Na leitura, mastigada, saboreada, de José Gomes Ferreira
(Dias Comuns-VI-Memória Possível), anoto trechos que
me levam a outras paragens.
A 29 de Novembro de 1968, José Gomes Ferreira comentava um artigo de José
Régio em que este se vangloriava de nunca ter adulado os jovens e se ter posto
ao serviço de partidos ou modas (vangloriava?, ou lamentava o isolamento que tal
postura lhe provocara e justificaria o "auto-epitáfio"?).
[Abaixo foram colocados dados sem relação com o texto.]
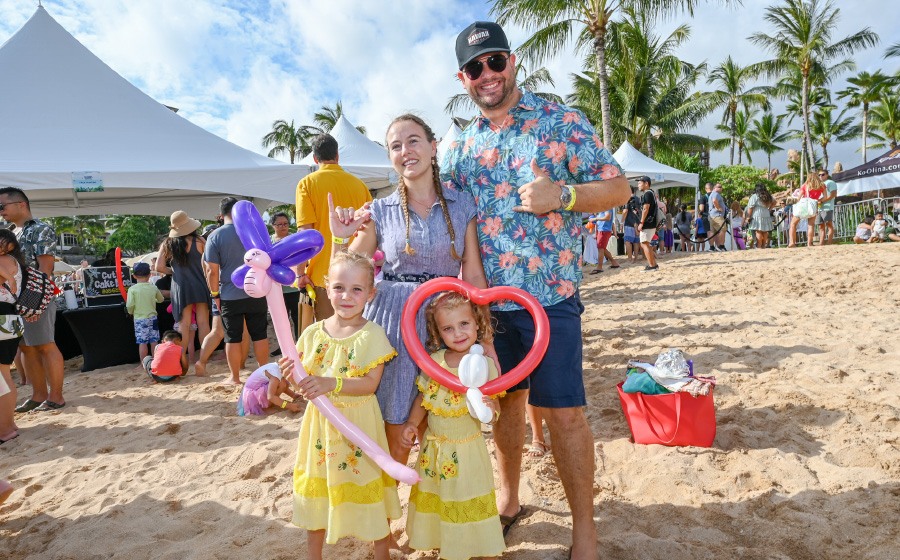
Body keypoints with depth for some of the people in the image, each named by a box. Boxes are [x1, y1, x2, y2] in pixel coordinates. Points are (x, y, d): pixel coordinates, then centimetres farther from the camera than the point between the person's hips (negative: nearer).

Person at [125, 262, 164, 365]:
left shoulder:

Do comentário, retiro o trecho relativo aos partidos (e lembra-se que, então,
apenas havia um partido em Portugal, resistente ao fascismo e
clandestino):
«Os partidos devem pesar
muito na liberdade, por certo... Mas não terão algumas vezes a vantagem de nos
obrigar a vencer as mesmas dificuldades dos gigantes que dançam com cadeias nos
tornozelos?»
Esta leitura lembrou outras, muito
recentes, de artigos e textos (como cartas) de Álvaro Cunhal,
sobre Cartas Intemporais do mesmo José
Régio na Seara Nova em 1939 (quase trinta
anos antes), em que Cunhal termina o primeiro artigo
escrevendo:
«Não importa o homem
isolado dos efeitos das suas acções. Para os homens que se digladiam na
encruzilhada, um homem interessa ou vale na medida em que os acompanha na dor,
na luta e na esperança.»
E, ainda a propósito de partidos - e de classe, e
de tomar partido - em carta a Abel
Salazar, de 1938:
«O camarada diz "não ter classe". Isso seria uma explicação.
Porém, eu recuso-me a aceitá-la totalmente . O camarada ama
uma classe. Compreende e sente as suas dores e as suas insatisfações. A
sua atitude na vida é já uma posição tomada em relação aos combates que hoje -
como sempre - se travam no mundo, combates de classes, afinal.
Apenas é necessário conhecer
ainda de mais perto as grandes riquezas de sentimentos e a grande força criadora
das camadas oprimidas, e ainda a beleza da energia e da luta. É
necessária uma integração na classe a que se pertence, ou que se ama.
(...)».
Além da convergência que leituras distantes (no
tempo de escrita) suscita e se releva, há também que sublinhar que assinalar o
centenário de Álvaro Cunhal é lê-lo, relê-lo, aprender com a sua vida, o seu
pensamento, a sua luta. Que continua.